Penulis: Rina Ayu Panca Rini
Editor: Adi Suhendi
"Karena pada dasarnya kami menggunakan acuan yang sama, standar fatwa yang sama, kemudian juga melalui proses audit yang sama, walaupun memang di produk reguler mungkin sedikit lebih rumit," jelas Zulfa.
Masyarakat harus memiliki kepercayaan kepada Sistem Jaminan Produk Halal yang sudah ditetapkan oleh pemerintah dan juga yang fatwanya dikeluarkan oleh Komisi Fatwa MUI maupun Komite Fatwa Produk Halal.
Dua Skema Sertifikasi Halal
Sertifikasi halal dilakukan pelaku usaha melalui dua skema.

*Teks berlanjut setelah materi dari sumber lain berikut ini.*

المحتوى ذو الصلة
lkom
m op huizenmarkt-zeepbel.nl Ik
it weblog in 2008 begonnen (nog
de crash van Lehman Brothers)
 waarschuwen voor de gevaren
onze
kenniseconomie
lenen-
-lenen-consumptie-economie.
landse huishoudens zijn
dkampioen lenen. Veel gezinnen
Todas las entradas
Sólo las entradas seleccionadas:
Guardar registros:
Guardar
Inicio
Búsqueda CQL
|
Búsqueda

Pertama, skema reguler, yang prosesnya diawali dengan pengajuan sertifikasi halal melalui Sihalal BPJPH, kemudian pemeriksaan dan/atau pengujian kehalalan produk oleh Lembaga Pemeriksa Halal yang dilakukan oleh auditor halal.

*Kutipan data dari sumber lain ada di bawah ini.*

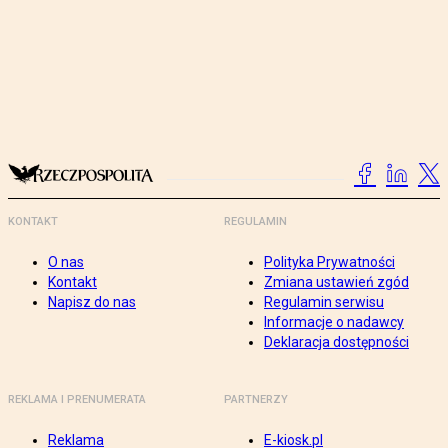
KONTAKT
REGULAMIN
O nas
Polityka Prywatności
Kontakt
Zmiana ustawień zgód
Napisz do nas
Regulamin serwisu
Informacje o nadawcy
Deklaracja dostępności
REKLAMA I PRENUMERATA
PARTNERZY
Reklama
E-kiosk.pl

Hasil audit ini kemudian disidangkan pada sidang fatwa oleh Komisi Fatwa MUI.
Hasil sidang berupa ketetapan kehalalan produk kemudian menjadi dasar BPJPH menerbitkan sertifikat halal by system secara digital.

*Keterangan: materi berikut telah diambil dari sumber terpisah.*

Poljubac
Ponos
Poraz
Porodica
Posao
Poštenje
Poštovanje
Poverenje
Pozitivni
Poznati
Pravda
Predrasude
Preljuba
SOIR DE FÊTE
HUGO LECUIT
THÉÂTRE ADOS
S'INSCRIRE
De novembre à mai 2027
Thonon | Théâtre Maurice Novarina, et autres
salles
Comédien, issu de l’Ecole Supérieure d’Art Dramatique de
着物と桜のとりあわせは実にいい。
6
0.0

Kedua, sertifikasi halal dengan skema self declare atau pernyataan pelaku usaha. Skema ini diawali dengan pengajuan sertifikasi halal oleh pelaku usaha mikro dan kecil (yang produknya dipastikan berbahan halal dan diproses sederhana) melalui akun Sihalal.
Kemudian, Pendamping Proses Produk Halal (P3H) melakukan pendampingan kepada pelaku usaha untuk memastikan kehalalan baik bahan maupun proses produksi.
Hasil pendampingan selanjutnya disidangkan pada sidang fatwa oleh Komite Fatwa Produk Halal, yang hasil ketetapan kehalalan produknya menjadi dasar diterbitkan sertifikat halal secara digital oleh BPJPH melalui Sihalal.